Difference listings

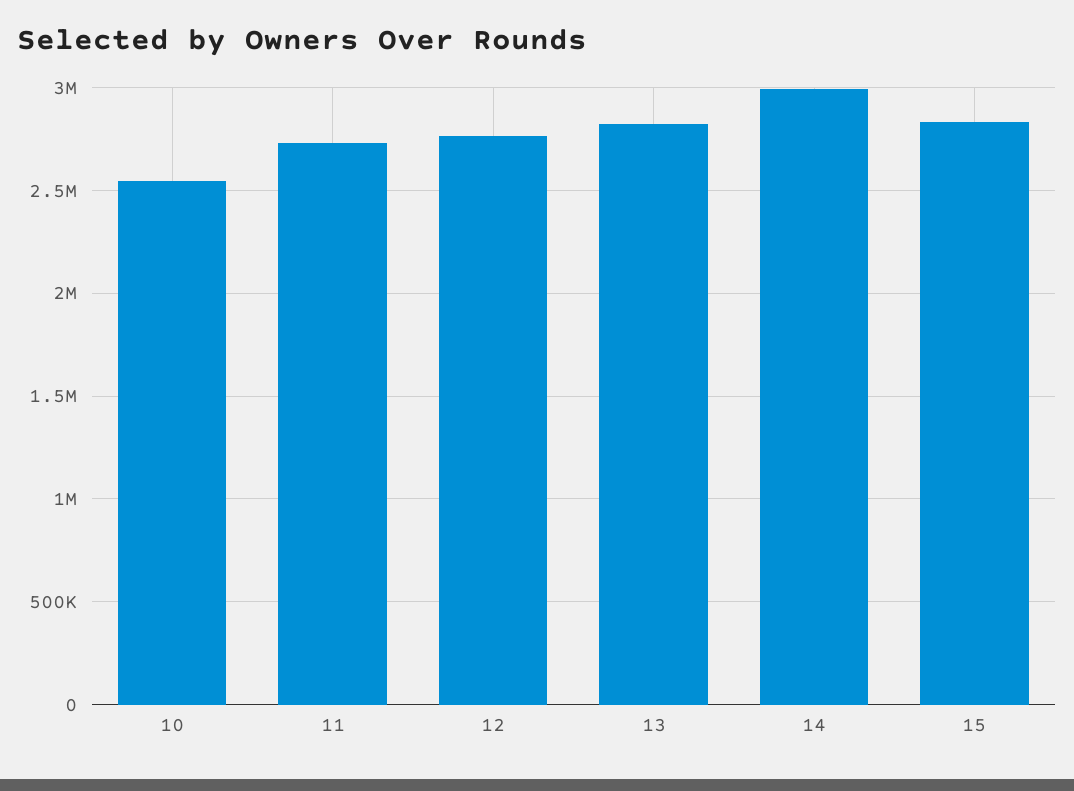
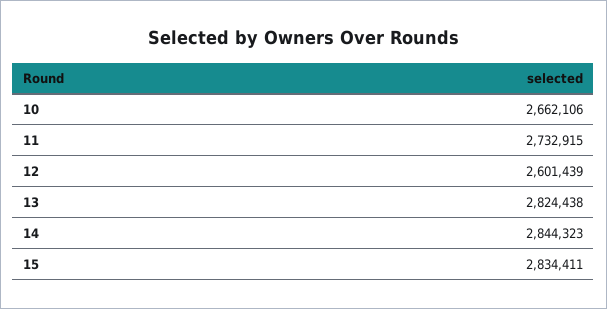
  {
-   "10": 2550000,
+   "10": 2662106,
    "11": 2732915,
-   "12": 2750000,
+   "12": 2601439,
    "13": 2824438,
-   "14": 3000000,
+   "14": 2844323,
    "15": 2834411
  }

**Exercise brief:** The entries above should be given again exactly, minus any pictures.

**Solved problem:**
  {
-   "10": 2550000,
+   "10": 2662106,
    "11": 2732915,
-   "12": 2750000,
+   "12": 2601439,
    "13": 2824438,
-   "14": 3000000,
+   "14": 2844323,
    "15": 2834411
  }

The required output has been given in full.